▶ [Written task] Copy out the data that comes next, character for character, and leave the images aside.

▶ [Excerpted data]

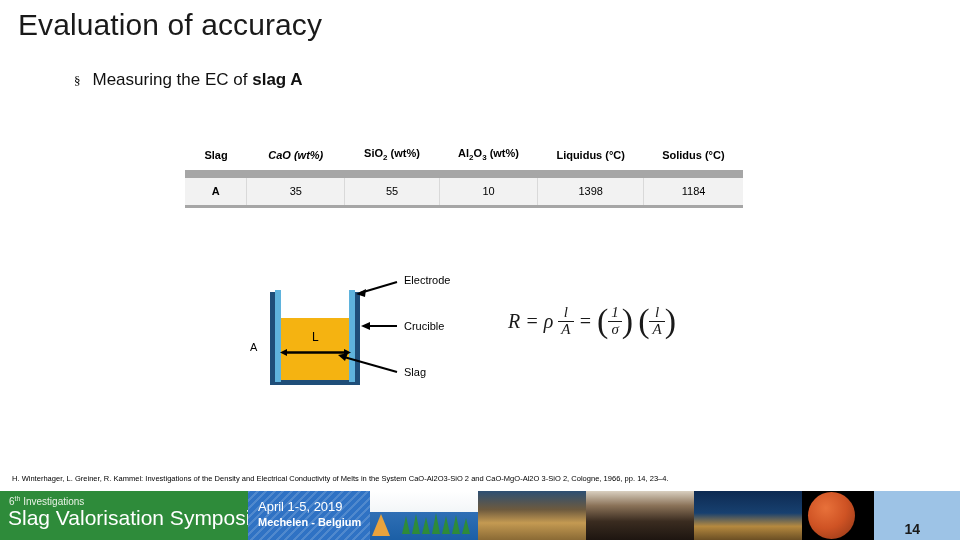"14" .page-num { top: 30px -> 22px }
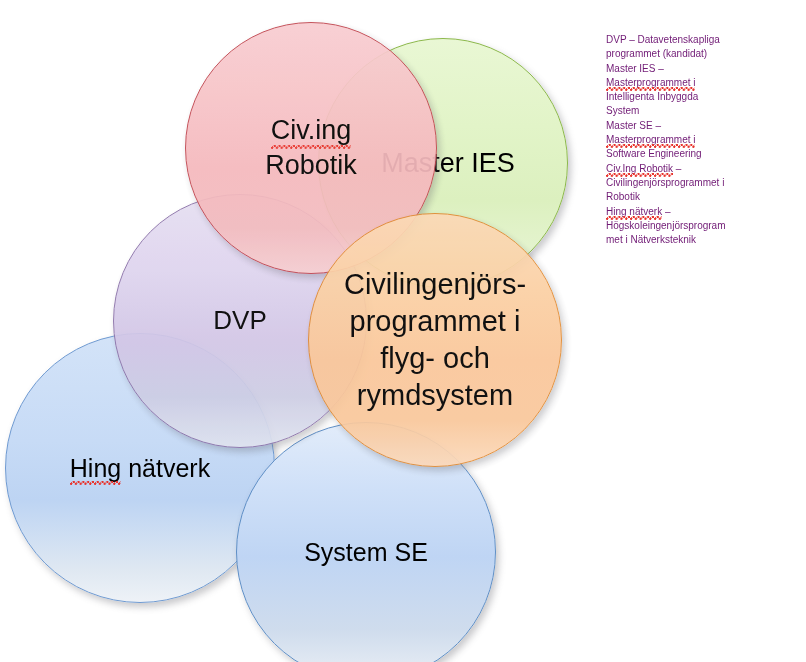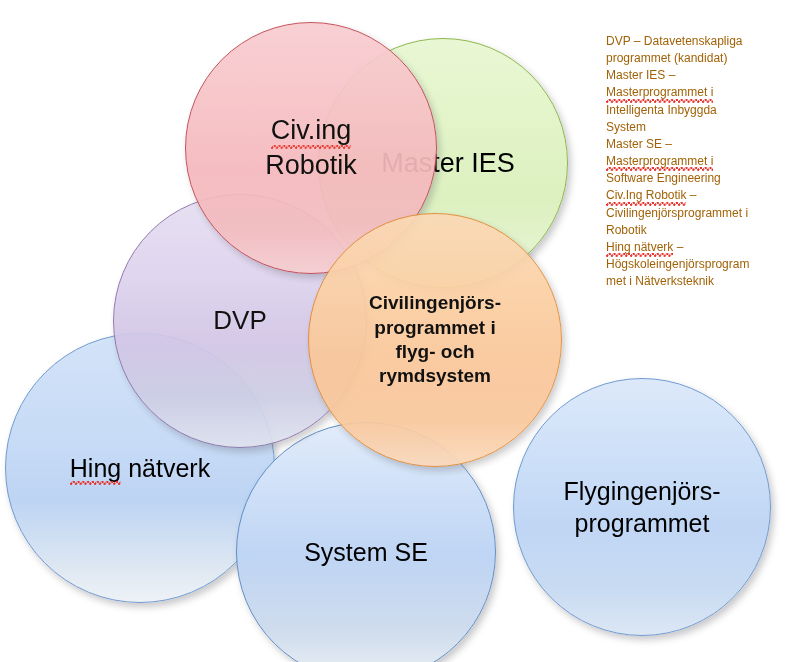"DVP – Datavetenskapliga" #legend { color: #a16207 -> #701a75; font-size: 12px -> 10px }
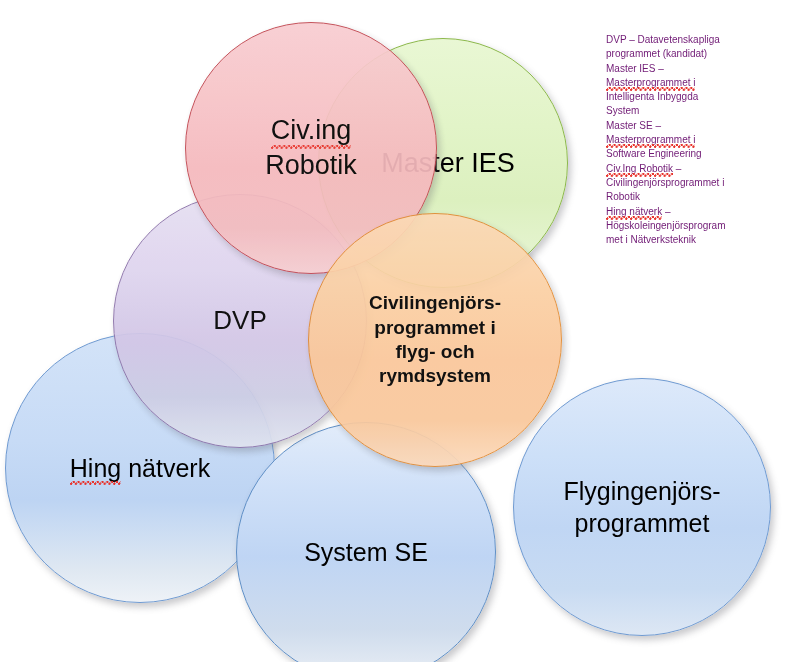"Civilingenjörs-" .c-flygrymd { font-size: 19px -> 29px; font-weight: bold -> none }
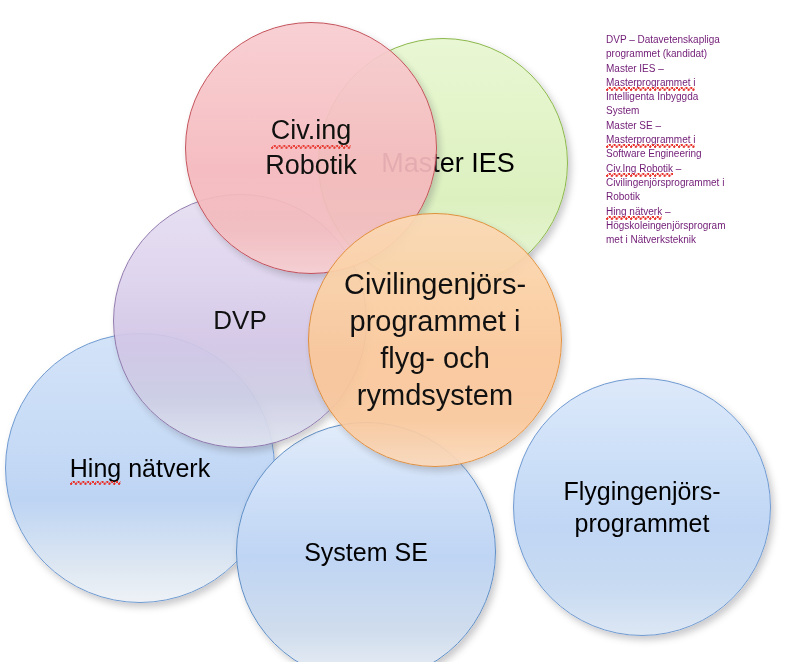"Flygingenjörs-" div.circle { html: <div> <span>Flygingenjörs- programmet</span> </div> -> none }
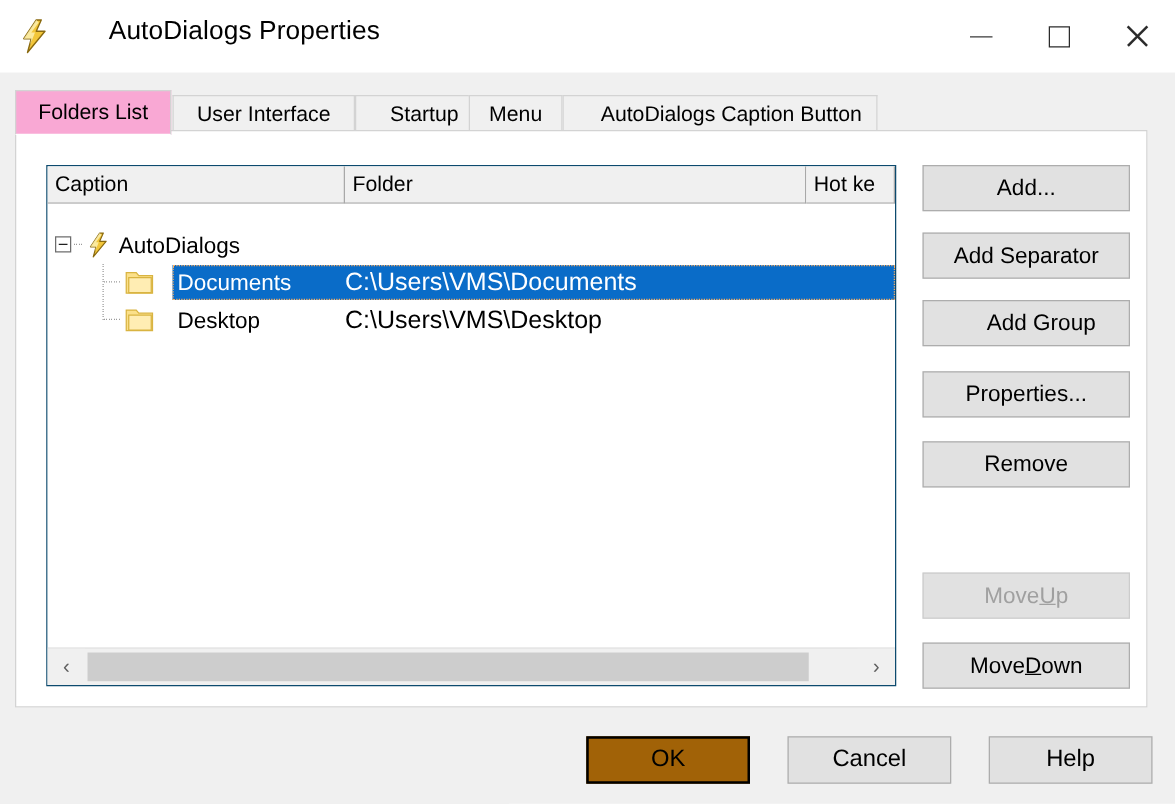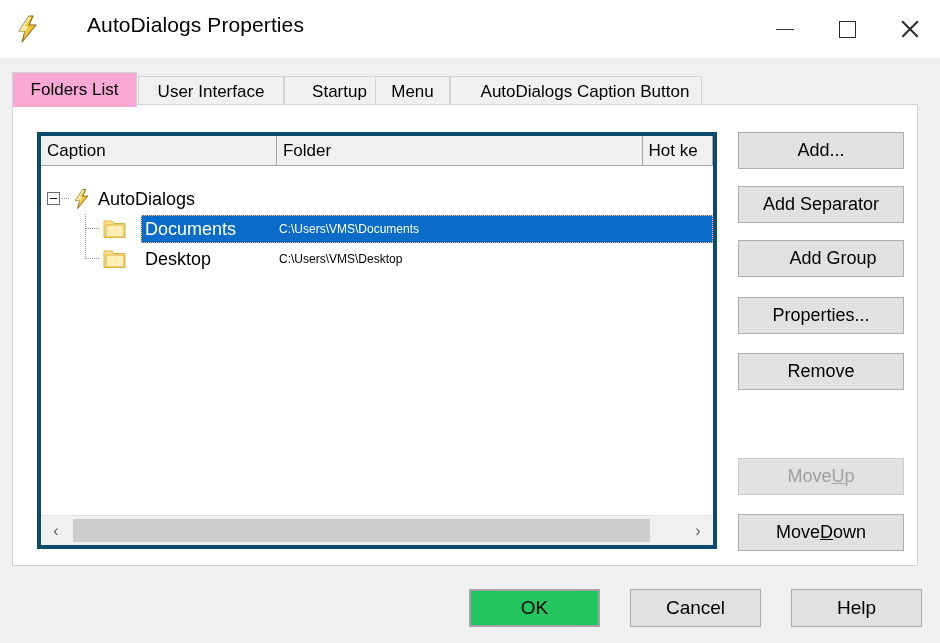"Caption" .listview { border: 4px solid #0c4a6e -> 1px solid #0c4a6e }
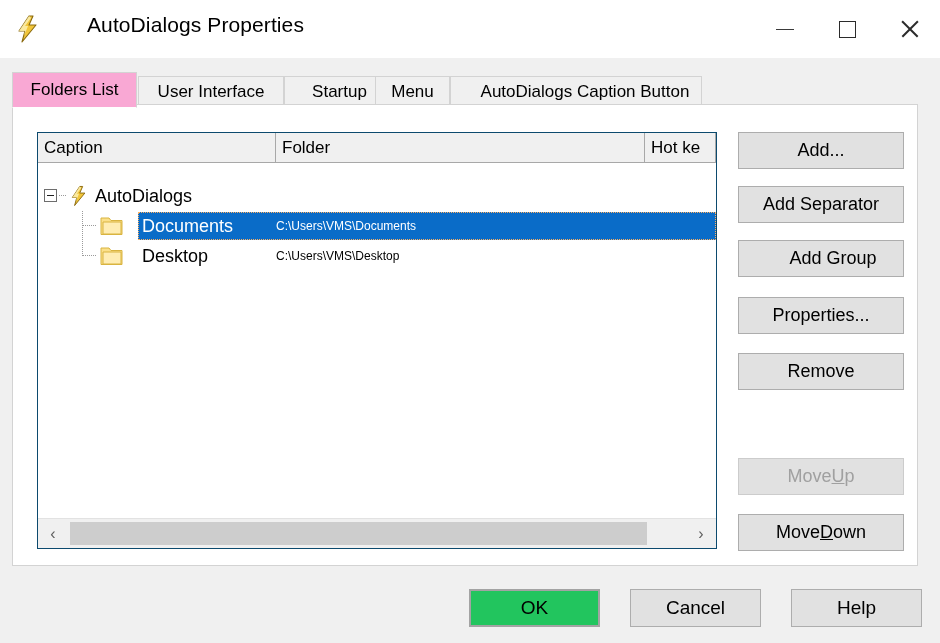"C:\Users\VMS\Documents" .lv-row .path { font-size: 12px -> 20px }
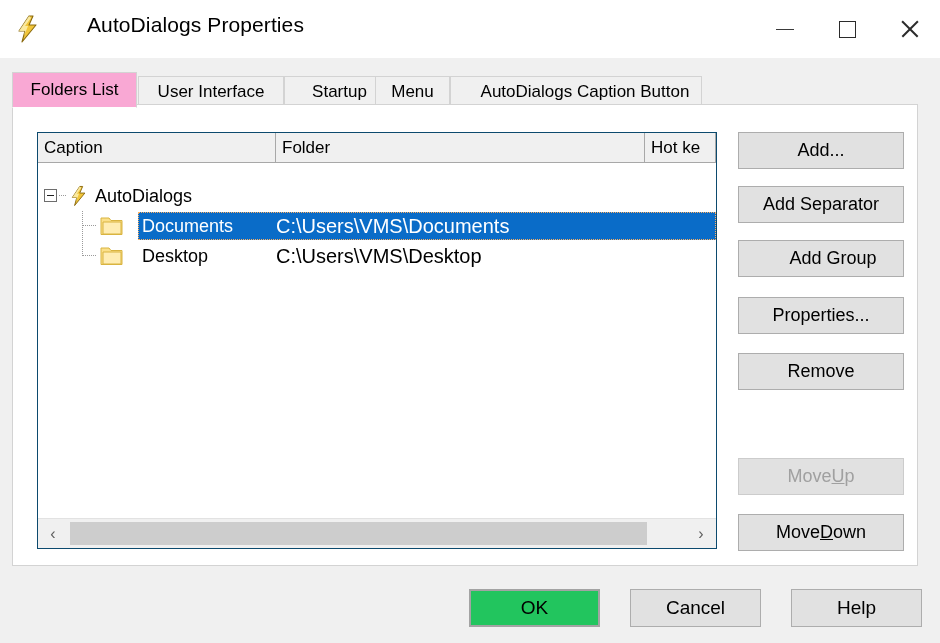"OK" .dlgbtn.default { background: #22c55e -> #a16207; border: 2px solid #a3a3a3 -> 2px solid #000000 }
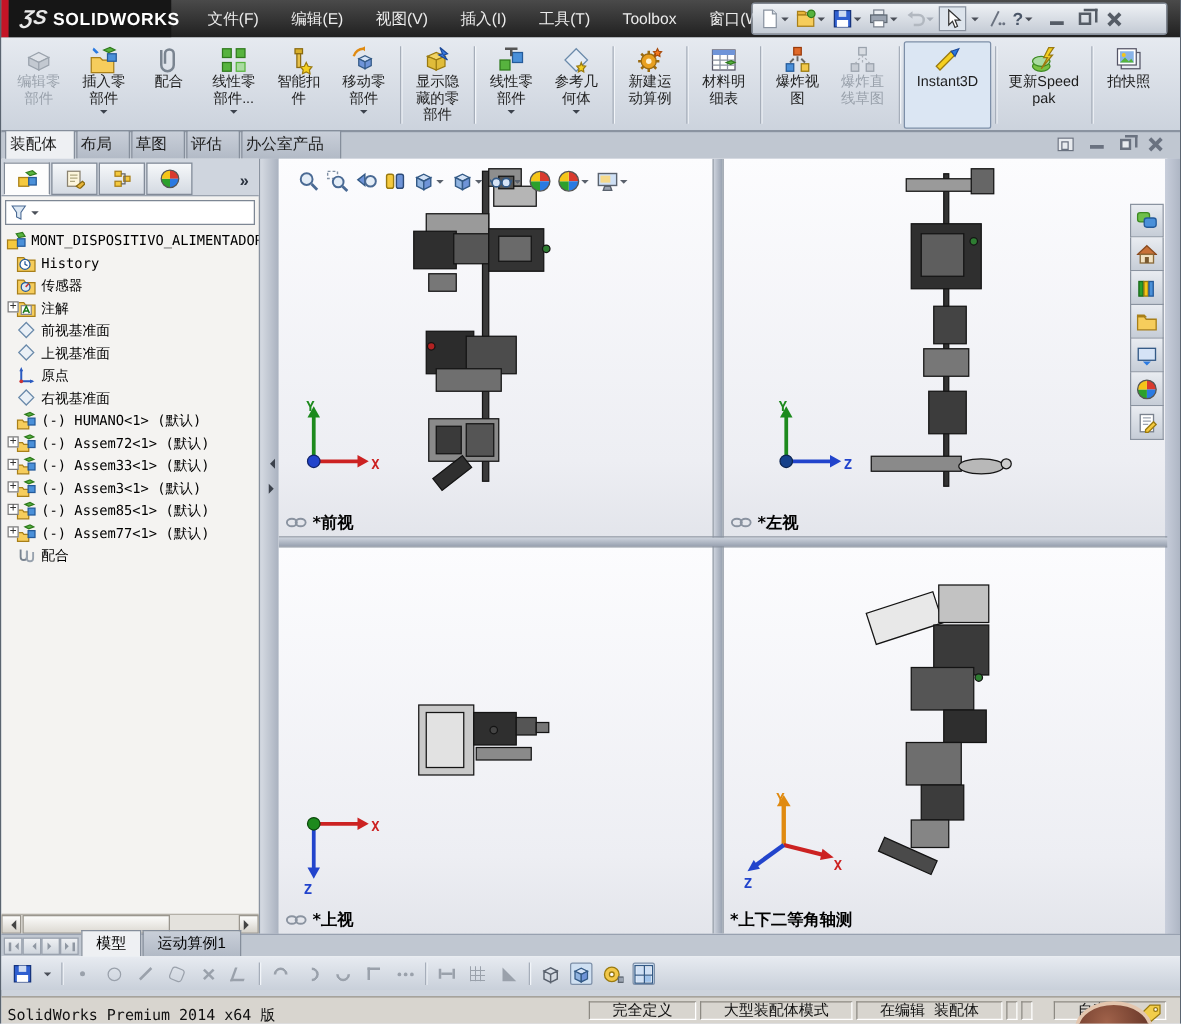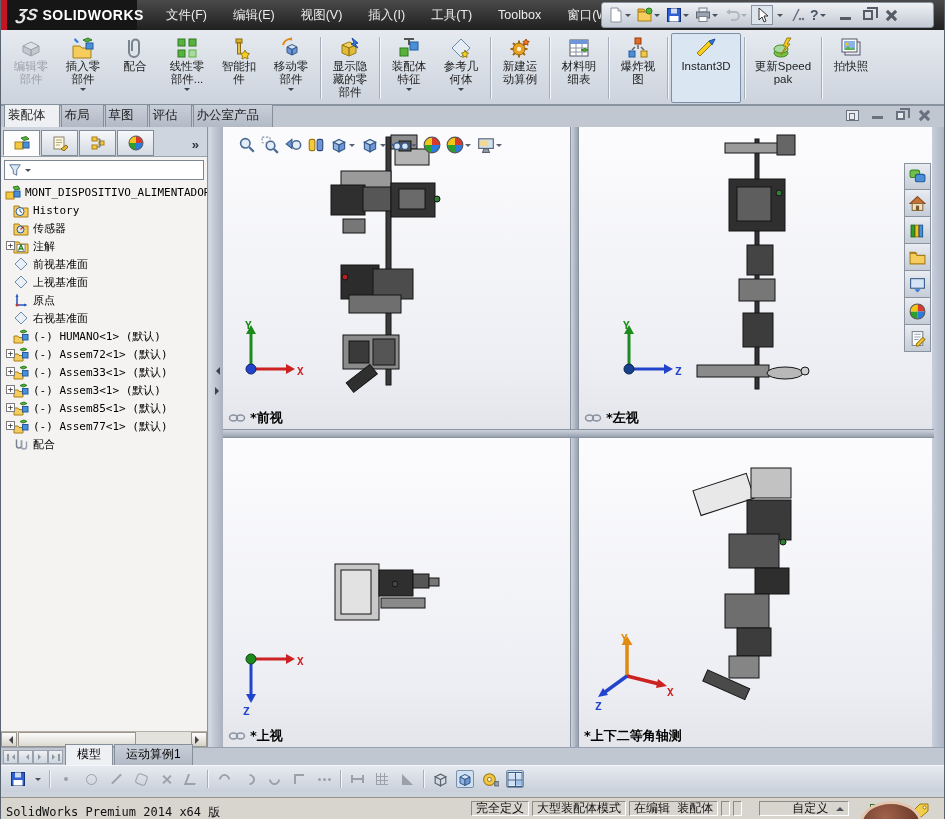"装配体特征" span.cmlabel { text: 装配体特征 -> 线性零部件 }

▶ [Response to the exercise]
"14" .page-num { top: 30px -> 22px }
"DVP – Datavetenskapliga" #legend { color: #a16207 -> #701a75; font-size: 12px -> 10px }
"Civilingenjörs-" .c-flygrymd { font-size: 19px -> 29px; font-weight: bold -> none }
"Flygingenjörs-" div.circle { html: <div> <span>Flygingenjörs- programmet</span> </div> -> none }
"Caption" .listview { border: 4px solid #0c4a6e -> 1px solid #0c4a6e }
"C:\Users\VMS\Documents" .lv-row .path { font-size: 12px -> 20px }
"OK" .dlgbtn.default { background: #22c55e -> #a16207; border: 2px solid #a3a3a3 -> 2px solid #000000 }
"装配体特征" span.cmlabel { text: 装配体特征 -> 线性零部件 }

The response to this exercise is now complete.